Netanyahu Mulls Plan to Starve Out Gazans
OCCUPIED AL-QUDS (Dispatches) — Israeli prime minister Benjamin Netanyahu is examining a plan to seal off humanitarian aid to northern Gaza in an attempt to starve out Palestinians, a plan that, if implemented, could trap without food or water hundreds of thousands unwilling or unable to leave their homes.
The Zionist regime has issued many evacuation orders for the north throughout the yearlong war, the most recent of which was Sunday. The plan proposed to Netanyahu and the Israeli parliament by a group of retired generals would escalate the pressure, giving Palestinians a week to leave the northern third of the Gaza Strip, including Gaza City, before declaring it a closed military zone.
Those who remain would be considered combatants — meaning military regulations would allow troops to kill them — and denied food, water, medicine and fuel, according to a copy of the plan given to The Associated Press by its chief architect.
The plan calls for Israel to maintain control over the north for an indefinite period to attempt to create a new administration without Hamas, splitting the Gaza Strip in two.
One official with knowledge of the matter said parts of the plan are already being implemented, without specifying which parts. A second official, who is Israeli, said Netanyahu “had read and studied” the plan, “like many plans that have reached him throughout the war,” but didn’t say whether any of it had been adopted.

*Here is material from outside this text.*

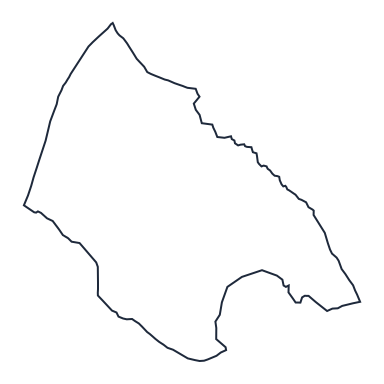 the district of Ardo-Kola, Taraba, Nigeria
{"feature_id": "59680162B5954014037791", "entity_name": "Ardo-Kola", "entity_type": "district", "adm_level": 2, "iso_a3": "NGA", "parent_name": "Nigeria", "parent_adm1": "Taraba", "projection": "natural_earth1", "projection_center": [11.217, 8.847], "detail": "fine", "context": "isolated", "style": "outline", "palette": "slate", "viewbox_px": 384, "rotation_deg": 0, "n_neighbors": 0, "source": "geoboundaries", "source_scale": "gbopen_adm2", "svg_char_len": 2395}
<svg xmlns="http://www.w3.org/2000/svg" viewBox="0 0 384 384"><path d="M195.7,88.8L187.4,87.8L184.5,86.7L182.8,86.0L180.1,85.1L174.6,83.2L168.2,80.4L164.6,79.5L160.0,77.6L155.4,75.8L150.8,73.9L147.5,72.2L147.2,72.0L144.2,66.8L141.4,63.8L139.5,61.8L136.7,58.8L134.8,55.7L132.9,52.6L129.0,46.5L127.1,43.4L123.3,38.3L119.5,35.4L117.7,33.4L115.7,30.3L113.7,25.1L112.7,23.0L111.0,24.2L107.6,28.6L98.9,36.4L92.8,42.1L88.5,46.5L70.7,73.9L69.1,77.1L67.6,79.4L65.7,82.6L63.1,85.9L61.5,90.2L58.2,96.7L56.7,104.2L54.2,110.7L50.2,121.4L47.9,131.1L45.6,140.7L42.4,150.4L39.2,160.1L36.8,167.6L33.6,177.3L31.2,185.9L28.0,195.5L23.9,205.3L34.2,212.3L36.1,212.6L37.9,211.4L41.0,212.9L47.0,218.3L52.7,221.0L59.0,229.4L62.9,235.1L68.1,238.2L71.6,241.7L79.3,243.0L79.6,243.1L87.7,252.5L96.2,262.4L97.8,266.8L98.0,282.8L98.0,289.1L97.8,292.8L97.9,295.5L98.8,296.5L102.6,300.5L105.4,303.5L112.0,310.6L116.5,312.5L118.5,316.6L123.1,318.5L126.7,319.3L132.1,319.0L134.9,321.0L138.9,323.5L142.4,327.0L147.1,332.0L149.8,334.0L152.0,335.9L155.5,339.0L159.2,341.9L163.8,344.9L167.5,347.8L173.0,349.7L187.8,358.4L195.0,360.1L199.6,361.0L204.1,360.7L207.6,359.5L216.5,355.8L220.8,352.5L226.1,350.1L225.6,347.2L216.2,339.1L216.3,328.0L215.4,321.6L219.8,314.8L221.9,302.3L227.4,286.9L241.9,276.9L251.8,273.6L262.0,270.2L276.9,275.6L282.4,279.7L283.6,285.5L285.9,286.9L288.7,285.5L288.5,292.4L292.8,298.4L295.6,302.5L300.4,302.6L302.1,297.4L304.7,295.8L308.6,295.9L315.7,302.0L327.1,311.0L332.4,308.6L337.8,308.3L342.2,305.9L347.6,304.6L352.9,303.3L360.1,301.8L357.1,294.6L355.1,290.5L353.1,285.3L349.3,280.2L345.4,274.1L341.6,269.0L341.2,267.8L338.6,260.7L336.6,257.6L332.0,253.6L330.0,249.5L327.9,243.3L324.8,232.9L313.6,215.0L313.7,210.6L312.6,209.6L308.5,207.2L306.1,202.3L301.4,199.8L298.8,198.9L295.6,194.8L289.2,190.4L287.3,189.4L286.2,186.8L285.3,185.8L283.3,186.4L281.6,184.4L279.8,180.3L279.2,176.8L277.4,176.1L274.6,175.7L272.3,173.6L270.1,170.5L267.7,168.8L267.1,167.6L266.6,166.4L263.7,165.6L261.5,166.4L259.1,164.0L257.8,162.2L257.0,156.1L256.5,153.3L253.8,152.5L252.9,152.2L252.0,149.4L251.4,147.2L247.0,146.9L245.1,146.2L244.2,144.3L240.4,144.7L238.1,145.4L235.0,143.3L234.4,140.5L231.8,139.1L231.0,136.3L224.5,137.8L217.3,137.0L215.3,131.8L213.3,127.7L212.3,124.6L201.8,123.2L200.7,119.1L199.6,114.9L195.8,109.8L193.8,103.6L199.5,96.7L197.5,93.7L195.7,88.8Z" fill="none" stroke="#1e293b" stroke-width="2"/></svg>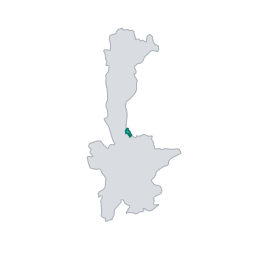 location of Pakxane, Bolikhamxai, Laos, rotated 219°
{"feature_id": "54806243B37917799339304", "entity_name": "Pakxane", "entity_type": "district", "adm_level": 2, "iso_a3": "LAO", "parent_name": "Laos", "parent_adm1": "Bolikhamxai", "projection": "mercator", "projection_center": [103.742, 18.405], "detail": "fine", "context": "in_parent", "style": "filled", "palette": "teal", "viewbox_px": 256, "rotation_deg": 219, "n_neighbors": 0, "source": "geoboundaries", "source_scale": "gbopen_adm2", "svg_char_len": 4773}
<svg xmlns="http://www.w3.org/2000/svg" viewBox="0 0 256 256"><g transform="rotate(219 128 128)"><path d="M94.4,43.9L95.4,45.9L100.4,51.2L101.3,52.6L103.1,53.7L104.6,58.4L105.2,58.7L106.1,58.4L106.7,57.7L107.2,55.9L107.5,55.7L108.1,57.2L109.5,57.7L110.1,58.3L110.3,59.4L110.1,60.6L108.9,63.3L108.2,66.9L113.1,74.5L115.1,75.6L119.9,76.8L123.2,78.5L124.8,78.1L126.2,76.2L128.0,75.2L131.2,73.5L132.2,73.4L134.0,74.1L136.9,76.0L141.4,79.6L141.2,80.5L140.4,81.4L138.0,82.8L137.3,83.8L137.7,84.1L139.7,84.3L142.1,85.1L142.8,86.1L143.2,88.2L143.6,88.6L145.8,88.3L146.5,88.6L147.2,89.3L148.0,91.1L148.0,92.4L145.8,94.7L145.6,96.1L144.4,97.8L141.5,100.5L140.7,100.7L135.2,99.2L130.8,99.4L130.5,100.0L131.2,101.6L131.4,103.3L130.7,104.5L128.2,106.2L128.1,106.9L128.7,107.6L132.3,109.1L143.9,117.0L149.2,118.6L151.6,119.6L152.2,120.1L152.2,120.8L151.5,121.7L151.0,123.3L151.0,124.2L151.6,125.1L152.5,126.4L155.8,129.4L158.1,130.2L160.6,133.6L161.4,136.6L162.6,138.5L168.6,145.0L173.7,149.0L176.7,153.3L178.1,154.3L178.6,155.8L179.0,160.3L180.7,162.6L181.1,163.5L181.8,164.2L182.7,164.3L184.4,162.8L184.8,163.0L185.6,165.4L186.3,166.3L189.0,167.7L191.8,170.6L193.3,171.6L195.2,172.4L195.5,173.3L195.2,174.3L194.6,174.9L191.3,176.5L190.8,177.2L193.0,180.9L198.5,185.4L200.2,188.1L199.8,189.4L198.3,192.0L197.2,192.7L196.9,193.6L197.7,195.7L197.6,199.0L196.6,199.8L195.6,201.8L194.9,202.0L193.3,201.2L189.8,204.7L188.2,204.5L186.5,206.5L184.2,206.7L182.6,205.3L179.3,203.0L178.1,201.5L177.1,202.8L175.3,204.0L172.8,203.5L172.2,205.3L171.7,205.6L168.7,205.9L168.1,206.2L168.6,207.8L170.4,210.4L170.9,212.0L169.8,214.5L166.7,214.4L165.3,213.4L163.5,211.3L159.5,209.9L156.9,210.8L156.1,210.8L154.1,209.0L153.3,207.8L152.9,206.1L155.9,204.7L157.5,203.6L158.5,202.5L158.9,201.3L159.4,196.3L159.8,194.5L159.6,192.3L158.8,190.6L158.8,188.1L159.2,186.0L160.4,185.0L161.2,183.5L161.6,180.1L161.3,179.3L160.1,178.5L158.2,177.7L157.0,176.7L156.5,175.5L156.6,174.5L157.1,173.6L155.7,172.5L152.2,171.4L150.3,170.1L149.9,168.6L148.4,166.5L145.9,164.0L144.6,160.4L144.5,155.7L144.8,151.8L145.8,147.3L144.4,144.1L142.8,142.4L140.5,141.1L138.4,139.3L136.4,137.0L134.0,133.5L131.2,128.9L129.3,126.8L128.3,127.3L126.2,126.9L123.1,125.6L120.4,124.8L118.1,124.7L116.6,125.0L115.9,125.7L115.8,126.4L116.4,127.1L116.1,127.7L114.9,128.0L113.9,128.8L112.8,130.5L112.1,132.7L110.9,133.5L109.1,133.7L107.4,134.4L105.7,135.4L104.9,136.2L104.9,136.8L104.6,136.9L103.7,136.6L103.3,135.9L103.4,134.7L102.5,134.0L100.7,133.6L98.7,132.3L94.8,129.2L93.9,129.0L92.6,129.8L90.9,131.6L89.5,132.3L88.5,132.0L87.6,132.6L87.0,134.2L85.9,135.5L80.7,138.9L76.0,143.3L74.8,143.7L71.9,142.5L71.0,141.6L75.0,132.6L75.5,130.4L75.4,127.5L73.8,125.1L73.7,124.4L73.9,123.6L76.0,120.8L78.3,113.5L78.1,111.3L77.1,108.8L76.6,106.4L77.0,103.2L76.8,101.9L75.7,101.3L72.1,100.7L70.1,101.2L69.1,102.1L67.9,102.6L65.6,102.9L63.5,101.8L61.7,100.0L61.2,97.7L63.5,92.8L64.0,91.0L64.0,90.1L63.6,89.1L63.0,89.0L61.9,87.9L60.8,85.8L59.7,84.9L58.7,85.1L57.8,85.8L56.3,87.8L55.8,87.5L57.2,80.7L58.4,77.8L59.9,76.5L61.4,75.9L63.1,76.2L64.5,75.9L65.6,75.2L65.5,74.8L64.2,74.7L63.6,73.9L63.9,72.5L64.5,71.5L65.4,71.1L66.3,69.6L67.1,67.2L68.1,65.9L69.3,65.9L71.4,64.8L74.3,62.7L75.4,60.7L76.5,61.6L76.1,63.9L76.7,64.4L77.0,65.3L76.8,66.6L77.1,67.7L77.5,68.3L78.2,68.5L81.3,67.6L83.2,67.5L86.3,69.2L88.1,68.0L88.1,67.5L86.6,65.9L87.1,59.9L86.9,55.3L84.3,52.0L83.8,50.6L83.5,48.4L82.8,46.5L84.7,45.0L85.6,42.2L86.9,41.5L87.3,41.6L88.9,43.7L90.9,42.7L92.4,42.7L93.7,43.2L94.4,43.9Z" fill="#d9dde1" stroke="#a8b0b8" stroke-width="1"/><path d="M120.9,122.7L120.8,122.8L120.7,122.9L120.6,123.0L120.8,123.1L120.9,123.3L121.1,123.4L121.1,123.5L120.9,123.8L120.9,124.7L121.1,124.7L121.4,124.7L121.5,124.8L121.8,125.0L122.0,125.1L122.3,125.1L122.5,125.1L122.8,125.1L123.1,125.3L123.2,125.5L123.3,125.5L123.5,125.7L123.7,125.8L123.9,125.9L124.0,126.0L124.4,126.3L124.5,126.4L125.0,126.4L125.3,126.3L125.5,126.4L125.8,126.3L126.1,126.3L126.4,126.3L126.5,126.3L126.8,126.5L127.0,126.7L127.1,126.8L127.2,127.1L127.3,127.4L127.4,127.5L127.5,127.6L127.8,127.4L128.0,127.4L128.2,127.1L128.3,127.0L128.3,126.5L128.6,125.7L128.4,125.5L128.4,125.4L128.5,125.4L128.4,125.4L128.2,125.3L128.2,125.2L128.1,124.9L128.1,124.2L127.7,123.8L127.2,123.4L126.8,123.1L126.2,122.6L126.1,122.9L126.1,123.2L125.9,123.2L125.7,123.2L124.8,123.2L124.5,123.4L124.5,123.5L124.4,123.7L124.3,123.8L124.1,123.8L123.8,123.9L123.6,123.9L123.4,123.9L123.3,123.7L123.2,123.5L123.0,123.4L123.0,123.5L122.9,123.5L122.9,123.4L122.7,123.3L122.8,123.3L122.8,123.2L122.9,122.9L122.7,122.9L122.7,123.0L122.4,123.0L122.2,123.2L121.9,123.0L121.8,122.9L121.8,123.0L121.8,122.9L121.7,122.9L121.4,123.0L121.3,122.9L121.2,122.9L120.9,122.8L120.9,122.7Z" fill="#14b8a6" stroke="#0f766e" stroke-width="1.5"/></g></svg>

On Sunday, the occupying regime launched an invasion of the Jabaliya refugee camp north of the city. The amount of aid reaching the north has declined significantly since Oct. 1, according to the UN.
Human rights groups say the plan would likely starve civilians and that it flies in the face of international law, which prohibits using food as a weapon and forcible transfers. Accusations that Israel is intentionally limiting food to Gaza are central to the genocide case brought against it at the International Court of Justice, charges Israel denies.
A coalition of Israeli NGOs on Monday urged the international community to act, noting that “there are alarming signs that the Israeli military is beginning to quietly implement” the plan.
“States have an obligation to prevent the crimes of starvation and forcible transfer,” they wrote, warning that continuing a “‘wait and see’ approach will enable Israel to liquidate northern Gaza.”
So far, very few Palestinians have heeded the latest evacuation order. Some are older, sick or afraid to leave their homes, but many fear there’s nowhere safe to go and that they will never be allowed back. Israel has prevented those who fled earlier in the war from returning.
The plan has emerged as Hamas has shown enduring strength, firing rockets into Tel Aviv and regrouping in areas after Israeli troops withdraw, bringing repeated offensives.
After a year of devastating war, Israel has far fewer ground troops in Gaza than it did a few months ago and in recent weeks has turned its attention to Hezbollah, launching an invasion of southern Lebanon. There is no sign of progress on a ceasefire in either front.
Israel’s invasion the strip has martyred more than 42,000 Palestinians, according to Gaza’s Health Ministry, with more than half of the them women and children.
The Zionist military attacked tents housing displaced people at Al-Aqsa Hospital in central Gaza, creating a fire which martyred four people and wounded scores of others.
Medical sources cited by Wafa news agency said that the blaze, which broke out following Israeli bombardment early on Monday morning, also wounded around 70 others in Deir al-Balah, central Gaza.
Footage on social media showed tents ablaze and people desperately attempting to douse the fires and rescue people caught in it.
Mahmoud Wahi, who was also seeking refuge at the hospital, said the attack had given him “chills”.
“I saw people burning alive and couldn’t do anything to help,” he said.
The images emerging from Gaza showing burned children and civilians after Israeli airstrikes are “horrendous”, German Foreign Ministry spokesman Sebastian Fischer said.
“Unfortunately, this conflict forces
us to see the most horrendous images. And whenever civilians and children die, it is nothing but horrendous,” Fischer said.
The Generals’ Plan was presented to the parliament last month by a group of retired generals and high-ranking officers, according to publicly available minutes. Since then, officials from the prime minister’s office called seeking more details, according to its chief architect, Giora Eiland, a former head of the security council.
Israeli media reported that Netanyahu told a closed parliamentary military committee session that he was considering the plan.
“They will either have to surrender or to starve,” Eiland said.
Human rights groups are appalled.
“I’m most concerned by how the plan seems to say that if the population is given a chance to evacuate and they don’t, then somehow they all turn into legitimate military targets, which is absolutely not the case,” said Tania Hary, executive director of Gisha, an Israeli organization dedicated to protecting Palestinians’ right to move freely within Gaza.
The copy of the plan shared with the AP says that if the strategy is successful in northern Gaza, it could then be replicated in other areas, including tent camps further to the south sheltering hundreds of thousands of Palestinians.